• FP Mentor Guides Youths to Careers in Health Care

    May 06, 2019 12:09 pm David Mitchell – Growing up in rural Georgia in the 1960s, Beulette Hooks, M.D., has few childhood memories of doctors' offices. She recalls a bout with chickenpox when she was a small child and an infection that she self-diagnosed before an office visit when she was an adolescent.

    That's it.

    "We were poor and didn't know it," Hooks said. "We didn't get regular checkups because our parents couldn't afford it. We were healthy children, and we got our vaccines at the public health department."

    That lack of exposure to health care actually factored into her decision to become a doctor. After Hooks' grandmother suffered a stroke, she was taken to the nearest hospital in Columbus, Ga.

    "We didn't get to say goodbye to Grandma because she was 30 miles away," said Hooks, who spent seven years as a medical director for rural health centers and more recently served as chair of the AAFP's Subcommittee on Health Equity. "That was the biggest influence as far as me thinking about careers in medicine."

    When Hooks was nominated for a college scholarship as a high school senior, one of the contest's judges asked her whether she had ever met a black physician.

    Hooks

    "I said, 'I have not, but I know what I want to do,'" she said. "Now my charge is to introduce myself to as many young people as possible so they know an African American female physician. I still get people who call me 'nurse' or 'Miss.' I want students to know they can be the physician."

    Hooks is sharing that message with a young minority audience. In 2016, she started a Boy Scout Exploring group focused on health care careers. She said the 13- to 18-year-old boys meet at least once a quarter and are exposed to a range of health professionals and care settings, including physical therapy, speech therapy, dentistry and medical school.

    Hooks said she emphasizes careers in medicine but doesn't discourage interest in other health professions.

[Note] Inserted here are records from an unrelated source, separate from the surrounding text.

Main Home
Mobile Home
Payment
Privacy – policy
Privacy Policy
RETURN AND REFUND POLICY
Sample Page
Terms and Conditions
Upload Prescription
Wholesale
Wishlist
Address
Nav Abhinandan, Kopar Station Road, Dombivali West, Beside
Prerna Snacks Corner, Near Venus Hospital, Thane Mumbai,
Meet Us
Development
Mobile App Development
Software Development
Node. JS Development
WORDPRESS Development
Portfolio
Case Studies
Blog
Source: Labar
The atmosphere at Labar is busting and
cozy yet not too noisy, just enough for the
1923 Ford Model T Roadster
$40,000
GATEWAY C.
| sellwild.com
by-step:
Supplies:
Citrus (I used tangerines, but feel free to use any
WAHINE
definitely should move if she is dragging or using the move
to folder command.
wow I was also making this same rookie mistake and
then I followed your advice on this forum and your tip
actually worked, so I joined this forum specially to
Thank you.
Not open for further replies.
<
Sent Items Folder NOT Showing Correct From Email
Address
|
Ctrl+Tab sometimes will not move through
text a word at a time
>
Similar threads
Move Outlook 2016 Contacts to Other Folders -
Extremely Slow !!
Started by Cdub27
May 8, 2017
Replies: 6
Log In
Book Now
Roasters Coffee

    She also shares her love for family medicine with the medical students she precepts (as well as with family medicine residents and students training to be physician assistants and nurses) as a civilian family physician in the family medicine clinic at Fort Benning, Ga.

    "I push students to family medicine," said Hooks, whose practice includes performing procedures and caring for patients of all ages. "It's not the same every day. You get to help entire families. I never get bored."

    Hooks isn't shy about sharing opinions on other topics, either. She is chair of the AAFP Commission on Health of the Public and Science, serves in the Academy's Congress of Delegates and has been a frequent delegate to the National Conference of Constituency Leaders. She also is a past president of the Georgia AFP.

    "Have you ever been in a group of people and a question is asked, but no one wants to say anything?" she asked. "Well, I'm not that person. If a question is asked and I have an opinion, I'm going to give it."

    As the oldest of four sisters, Hooks said that trait emerged early. And today, despite their modest beginnings, the quartet consists of a physician, a lawyer, a nuclear medicine technologist and a restaurant manager.

    "That was kind of like herding cats," she said of being the oldest sister. "That was an early leadership position for me. If I can help someone get somewhere, I'm going to do it."